Ditulis oleh Nana Sudiana – Direktur Pendayagunaan IZI
Dunia amil kini makin dipenuhi anak-anak muda. Mereka bukan hanya pelengkap penderita, bahkan sebagian-nya kini berposisi menjadi pemegang kunci-kunci utama sejumlah lembaga zakat.
Ditengah anak-anak muda ini, atau yang kerap disebut generasi milineal, ada sejumlah istilah gaul yang berkembang seperti : baper, bucin, gabut, gaje, gercep, asap, halu, japri, mager, mantul, pansos serta sejumlah istilah lainnya.
Istilah-istilah tadi yang berasal dari sejumlah istilah yang kemudian disingkat kini cukup popular. Dengan alasan tidak mau ketinggalan trend, istilah tadi kini semakin luas dipakai dalam pergaulan anak-anak muda tadi. Singkatan ini juga kerap digunakan di sosial media sebagai ekspresi yang mewakili hati mereka guna menyampaikan pesan pada lingkungan dan teman-teman mereka.
Sejumlah amil mungkin belum paham apalagi terbiasa menggunakan kata-kata tadi. Namun sejatinya istilah-istilah tadi memiliki relasi yang kuat untuk menggambarkan sedikitnya 5 tipe amil dalam perspektif istilah anak-anak muda gaul ini. Secara singkat gambaran amil sesuai istilah itu seperti uraian dibawah ini :
1. Amil Baper
Kata “baper” merupakan kependekan dari kata bawa perasaan. Istilah baper ini merujuk pada seseorang yang mudah memasukan ke dalam hatinya semua ucapan dan tindakan yang dilakukan orang lain. Istilah ini juga untuk mengungkapkan suatu keadaan yang berkaitan dengan perasaan. Baik itu perasaan sedih, senang, hingga marah.
Terkadang, istilah baper digambarkan seseorang yang hatinya luluh dan terbawa perasaan senang atau gembira saat mendengar kata-kata yang dilontarkan pihak lain. Atau sebaliknya, istilah baper ini diberikan pada seseorang yang tiba-tiba emosi atau marah hanya dengan suatu perkataan atau perbuatan kecil yang mungkin tidak sengaja atau hanya untuk bercanda.
Dalam dimensi dunia pengelola zakat, amil baper ini adalah seorang amil yang mudah tersinggung hati dan perasaan-nya oleh perkataan atau tindakan orang lain. Tindakan atau perbuatan ini bisa terjadi secara tidak sengaja oleh orang lain di sekitarnya atau bisa juga dalam dimensi yang lebih luas, adanya kebijakan yang merugikan dunia zakat dan kehidupan para amil.
Amil baper akan mudah marah, mendendam dan tak mudah menerima sebuah kondisi yang tak sesuai ekspektasinya. Hatinya mudah galau, sedih, marah, kecewa dan sebagainya. Bukan hanya sedih, marah, dan kecewa saja tetapi juga termasuk senang atau gembira.

## Cuplikan data:
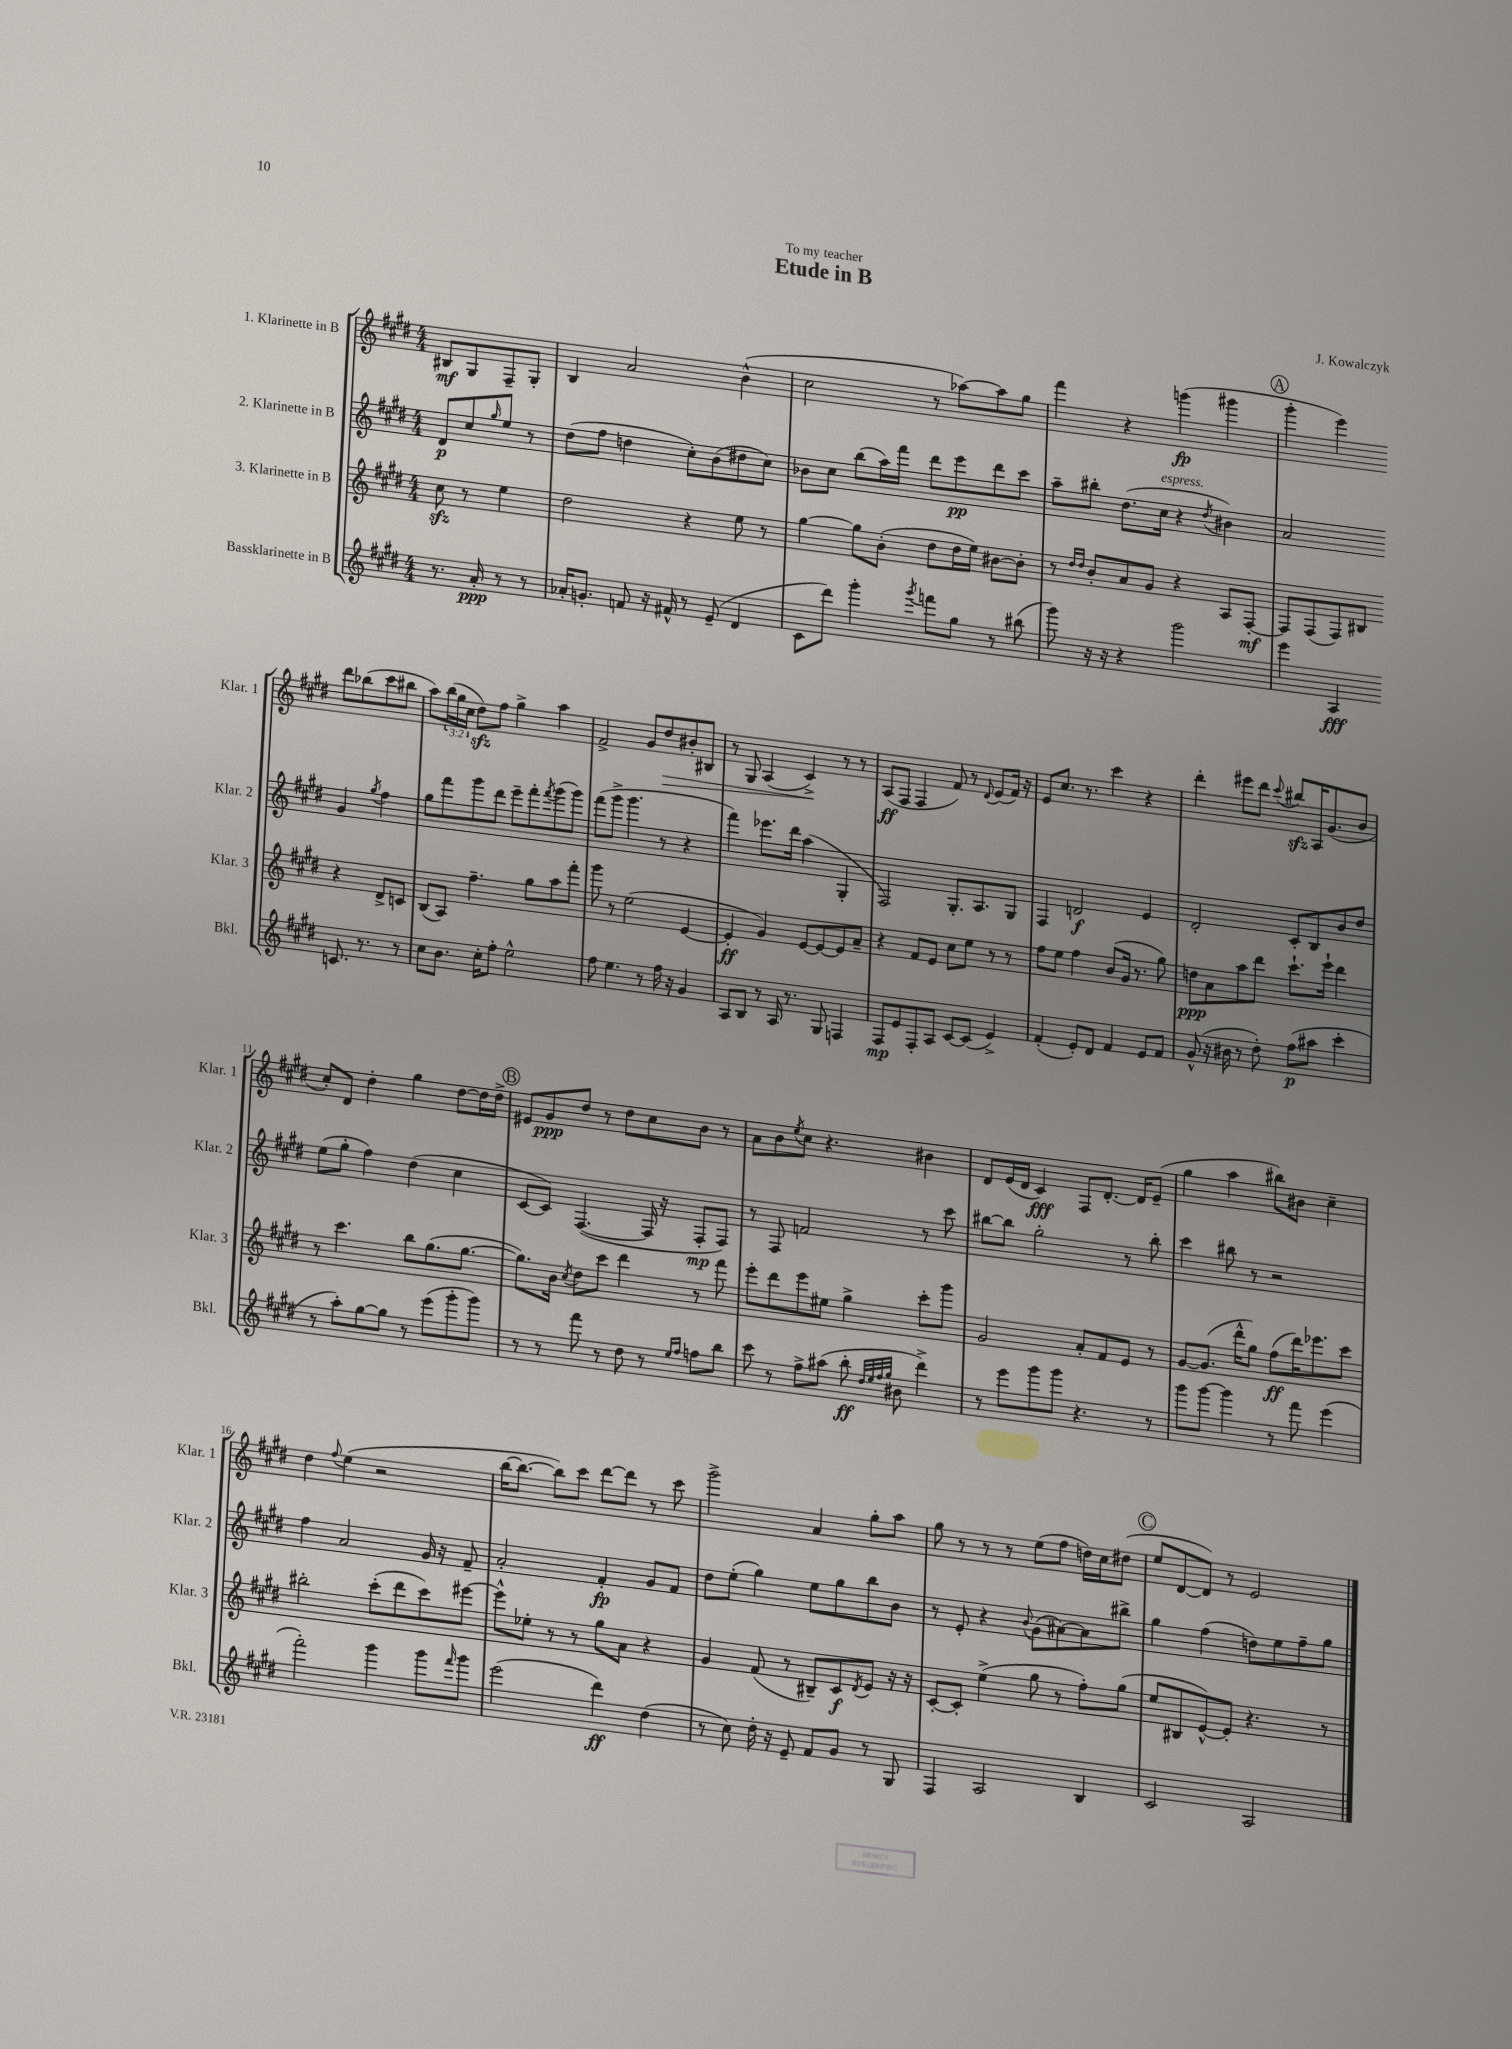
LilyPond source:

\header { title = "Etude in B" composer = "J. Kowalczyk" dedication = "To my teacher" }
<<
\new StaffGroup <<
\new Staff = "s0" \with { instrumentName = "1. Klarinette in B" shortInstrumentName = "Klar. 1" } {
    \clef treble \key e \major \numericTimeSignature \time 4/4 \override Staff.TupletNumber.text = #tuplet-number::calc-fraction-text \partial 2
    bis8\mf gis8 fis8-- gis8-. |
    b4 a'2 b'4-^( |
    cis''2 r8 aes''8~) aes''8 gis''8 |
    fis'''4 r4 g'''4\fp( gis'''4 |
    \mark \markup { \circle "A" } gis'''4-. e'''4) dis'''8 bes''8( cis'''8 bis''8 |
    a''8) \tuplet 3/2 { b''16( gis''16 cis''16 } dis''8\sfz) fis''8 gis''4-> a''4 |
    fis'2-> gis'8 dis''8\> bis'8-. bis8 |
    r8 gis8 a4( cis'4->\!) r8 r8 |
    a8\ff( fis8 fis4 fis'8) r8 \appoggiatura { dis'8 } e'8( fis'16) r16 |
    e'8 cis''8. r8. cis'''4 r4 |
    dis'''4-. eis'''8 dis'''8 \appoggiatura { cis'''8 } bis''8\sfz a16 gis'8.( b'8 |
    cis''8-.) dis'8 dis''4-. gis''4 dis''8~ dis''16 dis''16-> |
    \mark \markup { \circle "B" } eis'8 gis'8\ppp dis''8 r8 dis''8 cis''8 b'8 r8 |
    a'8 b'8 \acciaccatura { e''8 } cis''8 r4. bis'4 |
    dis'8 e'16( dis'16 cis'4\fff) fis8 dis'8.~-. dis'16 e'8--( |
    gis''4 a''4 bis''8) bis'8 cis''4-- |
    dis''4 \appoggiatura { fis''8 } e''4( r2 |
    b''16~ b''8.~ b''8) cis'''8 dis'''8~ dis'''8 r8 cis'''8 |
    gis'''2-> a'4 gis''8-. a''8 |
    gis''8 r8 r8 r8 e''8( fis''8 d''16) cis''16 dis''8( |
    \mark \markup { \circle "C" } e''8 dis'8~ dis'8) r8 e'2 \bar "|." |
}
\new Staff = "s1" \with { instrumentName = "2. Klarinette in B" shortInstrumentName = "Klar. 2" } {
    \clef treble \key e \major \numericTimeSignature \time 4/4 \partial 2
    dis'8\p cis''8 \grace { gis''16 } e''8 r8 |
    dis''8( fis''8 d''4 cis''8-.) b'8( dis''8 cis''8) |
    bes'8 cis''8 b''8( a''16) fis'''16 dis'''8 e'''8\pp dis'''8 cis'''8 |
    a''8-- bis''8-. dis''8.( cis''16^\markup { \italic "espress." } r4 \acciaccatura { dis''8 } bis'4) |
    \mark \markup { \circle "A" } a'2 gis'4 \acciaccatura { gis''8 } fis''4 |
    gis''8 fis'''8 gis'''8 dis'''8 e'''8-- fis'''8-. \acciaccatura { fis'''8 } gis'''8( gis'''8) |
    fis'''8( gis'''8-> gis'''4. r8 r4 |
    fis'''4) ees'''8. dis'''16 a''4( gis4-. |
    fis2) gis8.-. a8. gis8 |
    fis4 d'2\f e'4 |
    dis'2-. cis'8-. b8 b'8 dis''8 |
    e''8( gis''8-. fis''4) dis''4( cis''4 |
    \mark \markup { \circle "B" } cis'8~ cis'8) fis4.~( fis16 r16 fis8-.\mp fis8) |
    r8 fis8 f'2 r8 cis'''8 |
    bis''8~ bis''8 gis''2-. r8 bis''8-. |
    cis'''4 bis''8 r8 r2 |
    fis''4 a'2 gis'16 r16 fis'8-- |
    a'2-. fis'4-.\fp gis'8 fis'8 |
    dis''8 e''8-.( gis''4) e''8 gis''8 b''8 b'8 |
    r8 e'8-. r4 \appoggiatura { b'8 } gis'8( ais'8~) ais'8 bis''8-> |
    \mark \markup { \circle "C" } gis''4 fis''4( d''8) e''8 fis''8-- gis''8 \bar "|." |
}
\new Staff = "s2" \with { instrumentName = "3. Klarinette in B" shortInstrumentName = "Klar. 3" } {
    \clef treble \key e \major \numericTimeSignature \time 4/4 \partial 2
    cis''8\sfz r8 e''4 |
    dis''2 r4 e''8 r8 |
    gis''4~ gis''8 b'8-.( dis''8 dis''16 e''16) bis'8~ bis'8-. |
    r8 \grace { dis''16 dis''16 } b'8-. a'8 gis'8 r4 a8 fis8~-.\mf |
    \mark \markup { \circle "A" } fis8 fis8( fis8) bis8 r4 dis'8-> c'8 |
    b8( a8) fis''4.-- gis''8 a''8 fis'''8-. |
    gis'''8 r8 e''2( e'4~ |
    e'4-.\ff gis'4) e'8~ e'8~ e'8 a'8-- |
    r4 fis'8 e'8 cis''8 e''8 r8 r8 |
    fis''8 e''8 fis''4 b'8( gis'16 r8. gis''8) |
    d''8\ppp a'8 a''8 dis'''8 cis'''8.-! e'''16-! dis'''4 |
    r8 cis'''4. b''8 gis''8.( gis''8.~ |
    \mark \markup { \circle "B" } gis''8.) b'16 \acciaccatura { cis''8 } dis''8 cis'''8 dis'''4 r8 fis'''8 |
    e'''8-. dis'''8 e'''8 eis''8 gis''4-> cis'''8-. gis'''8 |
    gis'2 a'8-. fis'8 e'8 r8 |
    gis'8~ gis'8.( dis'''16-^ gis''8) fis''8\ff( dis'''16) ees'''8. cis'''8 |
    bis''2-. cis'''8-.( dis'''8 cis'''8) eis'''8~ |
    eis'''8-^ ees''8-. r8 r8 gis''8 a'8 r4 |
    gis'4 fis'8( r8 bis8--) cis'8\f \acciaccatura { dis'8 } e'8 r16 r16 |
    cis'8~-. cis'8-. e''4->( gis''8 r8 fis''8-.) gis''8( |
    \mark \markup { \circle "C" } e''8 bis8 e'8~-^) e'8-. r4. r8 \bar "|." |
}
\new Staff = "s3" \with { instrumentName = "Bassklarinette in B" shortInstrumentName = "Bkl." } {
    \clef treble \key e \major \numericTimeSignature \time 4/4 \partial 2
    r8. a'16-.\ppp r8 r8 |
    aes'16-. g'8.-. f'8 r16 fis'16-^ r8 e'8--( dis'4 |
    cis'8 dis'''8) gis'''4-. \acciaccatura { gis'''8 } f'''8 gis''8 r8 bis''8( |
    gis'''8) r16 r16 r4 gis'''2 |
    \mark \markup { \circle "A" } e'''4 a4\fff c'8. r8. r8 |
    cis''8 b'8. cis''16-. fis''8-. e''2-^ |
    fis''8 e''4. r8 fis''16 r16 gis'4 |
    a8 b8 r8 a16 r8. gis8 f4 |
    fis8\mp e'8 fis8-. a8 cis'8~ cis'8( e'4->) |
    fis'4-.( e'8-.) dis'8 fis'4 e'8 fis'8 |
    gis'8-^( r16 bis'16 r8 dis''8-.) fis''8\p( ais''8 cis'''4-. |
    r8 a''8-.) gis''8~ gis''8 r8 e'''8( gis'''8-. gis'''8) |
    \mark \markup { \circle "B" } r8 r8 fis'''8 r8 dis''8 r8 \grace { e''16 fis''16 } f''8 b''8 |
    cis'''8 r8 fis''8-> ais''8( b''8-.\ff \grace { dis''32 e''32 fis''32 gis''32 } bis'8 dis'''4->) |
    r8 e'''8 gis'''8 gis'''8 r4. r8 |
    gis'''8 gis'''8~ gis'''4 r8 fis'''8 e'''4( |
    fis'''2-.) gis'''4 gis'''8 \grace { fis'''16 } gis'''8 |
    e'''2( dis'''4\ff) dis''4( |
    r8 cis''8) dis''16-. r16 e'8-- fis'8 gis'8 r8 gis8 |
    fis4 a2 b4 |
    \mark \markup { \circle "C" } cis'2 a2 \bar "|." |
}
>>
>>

## Kerjakan berikut ini:
(a) Tentukan apakah tiap pernyataan berikut sesuai dengan teks tentang tipe amil, lalu jawab ya atau tidak disertai kutipan persis kata-kata teks yang menentukan: (i) Kata "baper" adalah singkatan dari bawa perasaan. (ii) Amil baper hanya merasakan sedih, marah, dan kecewa. (iii) Semua amil sudah terbiasa memakai istilah gaul anak muda.
(b) Cetak ulang teks tentang tipe amil mulai dari "Terkadang, istilah baper" terus ke bawah sampai "hanya untuk bercanda.".
(c) Menurut teks tentang tipe amil, sedikitnya berapa tipe amil yang dapat digambarkan dengan istilah-istilah gaul anak muda?
Jawablah hanya berdasarkan teks tentang tipe amil, bukan baris-baris data.

## Kumpulan jawaban:
(a)
(i) Ya: "Kata “baper” merupakan kependekan dari kata bawa perasaan."
(ii) Tidak: "Bukan hanya sedih, marah, dan kecewa saja tetapi juga termasuk senang atau gembira."
(iii) Tidak: "Sejumlah amil mungkin belum paham apalagi terbiasa menggunakan kata-kata tadi."

(b)
Terkadang, istilah baper digambarkan seseorang yang hatinya luluh dan terbawa perasaan senang atau gembira saat mendengar kata-kata yang dilontarkan pihak lain. Atau sebaliknya, istilah baper ini diberikan pada seseorang yang tiba-tiba emosi atau marah hanya dengan suatu perkataan atau perbuatan kecil yang mungkin tidak sengaja atau hanya untuk bercanda.

(c) Sedikitnya 5 tipe amil.